Former UCF Student Government Association presidential candidate Emilia Kosonen and vice presidential candidate Karen Caudillo officially announced their resignation from the race at a senate meeting Thursday night.
The resignation follows a number of violations filed against the pair from the SGA Elections commission.
"Going into this election, we had high standards for all candidates and expected to be held up to the same standard,” Caudillo said in the senate meeting. “Unfortunately, that’s not the reality that we were faced with during our election.”
The pair had six violations filed against them, including a violation for active campaigning before the designated time, the use of a past or present SGA logo on campaign items, and using student government property - or activity and service fee funds valued at $5 or greater - to benefit that candidate and ticket’s campaign.
Following the violations, Kosonen and Caudillo were prohibited from actively campaigning for one week. This included speaking to Registered Student Organizations in person or via email, tabling or verbally expressing the support of an endorsement by a third party.
"The process to file violations wasn’t readily known or advertised,” Caudillo said. "This secrecy meant that only those within the system could utilize institutional forms of criticism such as filing violations.”
Although she said they are disappointed with the result, Kosonen said they’re not entirely surprised. She said after the second set of violations were filed, they began to see stepping down as a possibility.
“I always had it in mind that it might come to this,” Kosonen said. “I guess I already took time to accept this version of reality.”
She said after the first violation was filed on Feb. 12 concerning an Instagram story featured on their page with the SGA logo visible, they were told to withhold from posting to their joint social media account for one week.
Another set of violations were filed in the same week, which prompted them to proceed with caution and hold back from purchasing campaign merchandise, such as signs and t-shirts.
“I want to do whatever I can to teach future candidates to learn from our mistakes, but also I think those statutes need to be reformed,” Kosonen said.
In their resignation statement made at the senate meeting, Kosonen and Caudillo said the number of violations filed against them was due to a lack of transparency about the current election statutes found under Title VI.
The election statues define all the rules and regulations candidates must abide by in the duration of the election including a code of ethics, campaign restrictions and violations.
Caudillo said the statutes were updated by the senate following last year’s election, a fact she said they were not made aware of before running.
“The statutes have been used by the benefit of those who are within SGA to harass and to stretch the statutes to get violations on us,” Caudillo said. “The process is not readily available to anybody.”
Caudillo said she admits after reviewing the new statutes, she can understand why they had violations filed against them, but information on those statutes wasn't readily available.
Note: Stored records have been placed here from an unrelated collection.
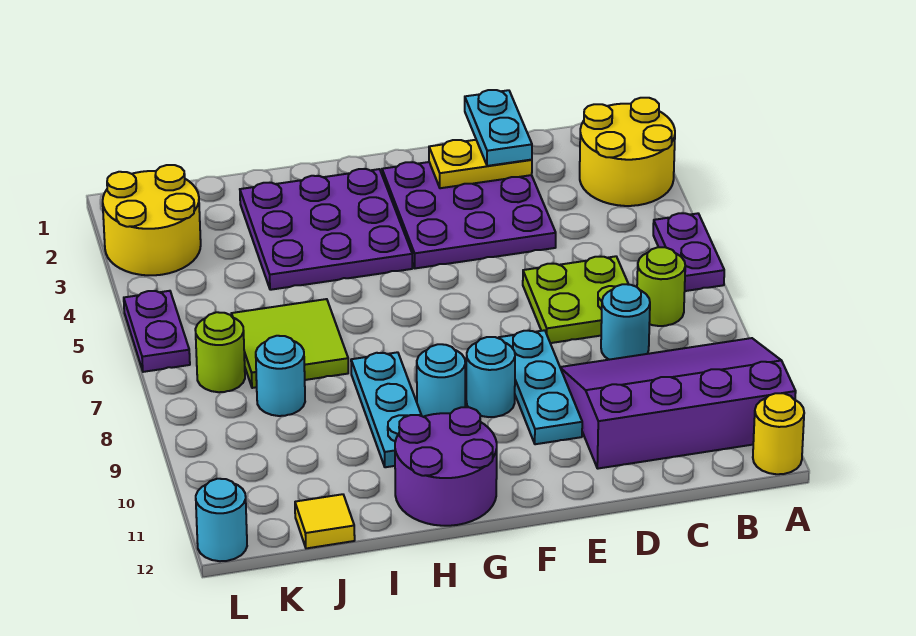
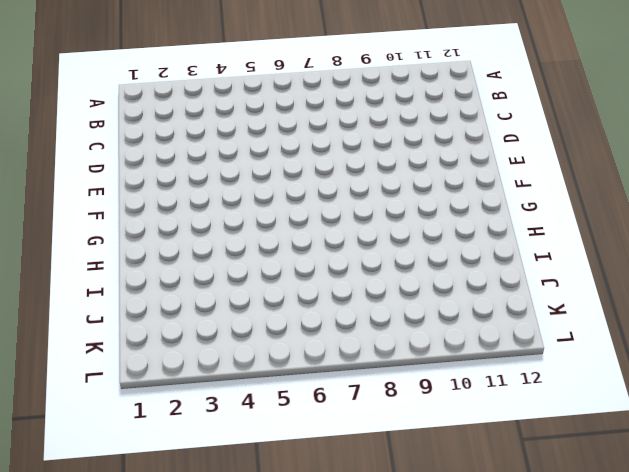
none -> yellow round brick A2:B3 level 1
none -> purple plate A5:A6 level 1
none -> purple slope A9:D11 level 1 top 11

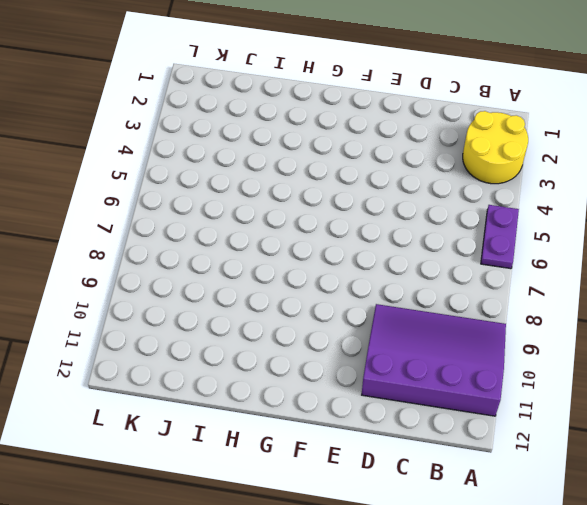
none -> yellow round brick A12 level 1
none -> lime round brick B7 level 1
none -> lime plate C6:D7 level 1

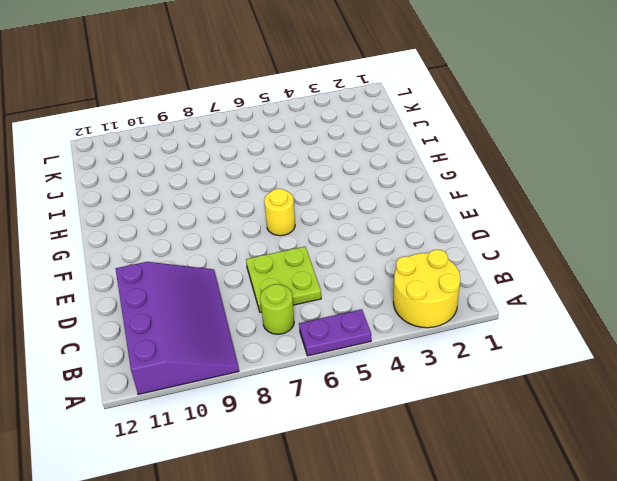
yellow round brick F6 level 1 -> yellow round brick A12 level 1
none -> cyan round brick C8 level 1
none -> purple plate D2:F4 level 1
none -> cyan plate E8:E10 level 1

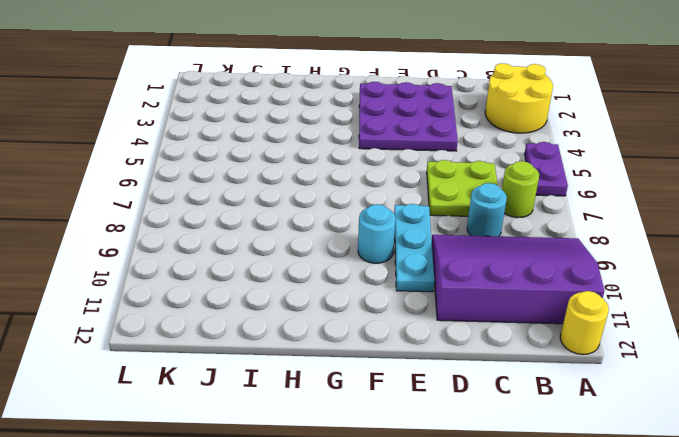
none -> purple plate G2:I4 level 1
none -> cyan round brick G9 level 1
none -> purple round brick G11:H12 level 1

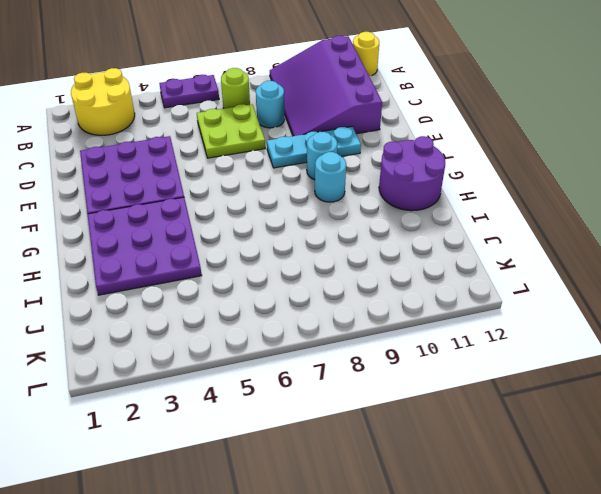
none -> cyan plate H8:H10 level 1
none -> lime tile I6:J7 level 1
none -> cyan round brick J8 level 1

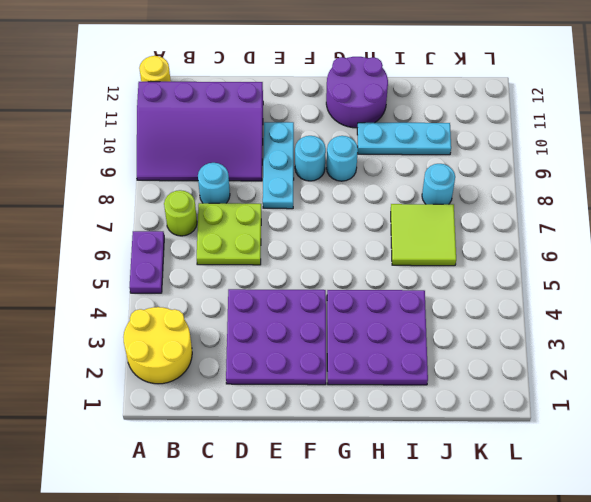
cyan plate H10:J10 level 1 -> cyan plate H8:H10 level 1
none -> yellow tile J12 level 1
none -> yellow round brick K2:L3 level 1
none -> lime round brick K7 level 1

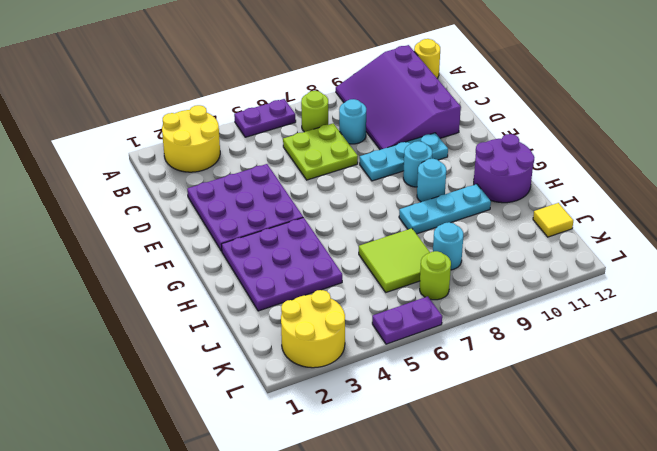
none -> cyan round brick L12 level 1
none -> yellow plate D2:E2 level 2
none -> cyan plate D1:D2 level 3

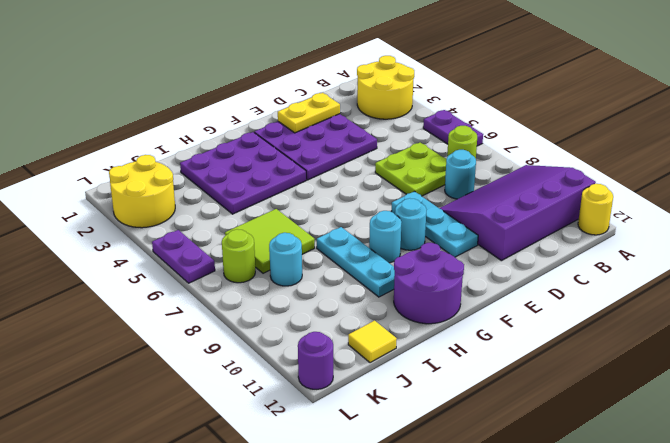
purple round brick L12 level 1 -> cyan round brick L12 level 1
none -> cyan plate D1:D2 level 3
She said in order to view the updated statutes, one would have to look through several tabs of the student government website to find the current and up-to-date statutes.
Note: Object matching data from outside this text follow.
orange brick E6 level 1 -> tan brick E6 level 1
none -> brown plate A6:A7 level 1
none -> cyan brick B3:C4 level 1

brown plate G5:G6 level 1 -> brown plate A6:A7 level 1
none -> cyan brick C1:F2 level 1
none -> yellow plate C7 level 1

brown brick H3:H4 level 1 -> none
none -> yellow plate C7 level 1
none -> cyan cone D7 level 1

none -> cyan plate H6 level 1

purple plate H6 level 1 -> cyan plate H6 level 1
“It shouldn’t be that hard,” Caudillo said. “With fair elections, that should be readily known.”
She said the issue goes back to the points of transparency, fairness and equality within elections. She said it makes candidates who are not in SGA incapable of utilizing the resources available to hold and to criticize the election system.
“That’s when elections become unfair,” she said. “That’s when those who do have privilege prevail.”
Caudillo said they didn’t feel like everyone running was being held to the same standard. She said she credits the higher standard they're being held at to the challenging and progressive nature of their platform.
“We are talking about issues that aren’t conventional to those who do have privilege at this university,” she said. “But we came into this election knowing that we were going to be unapologetic about what we stand for and we have [been].”
Caudillo said although they had the choice to continue running after attending violation hearings, they believed it was better for them to step down and preserve their financial resources and time.
“We feel like this is a more strategic way of going out and doing what’s best for the student body,” Caudillo said.
Kosonen said they will instead do whatever they can to support UCF SGA presidential candidates Ashley Stewart and Darwin Olcima and continue to fight for the issues they believe to be important.
“We want to continue to push our platform points,” she said. “Even though we’re not still in the race, we want to do everything we can to spread awareness.”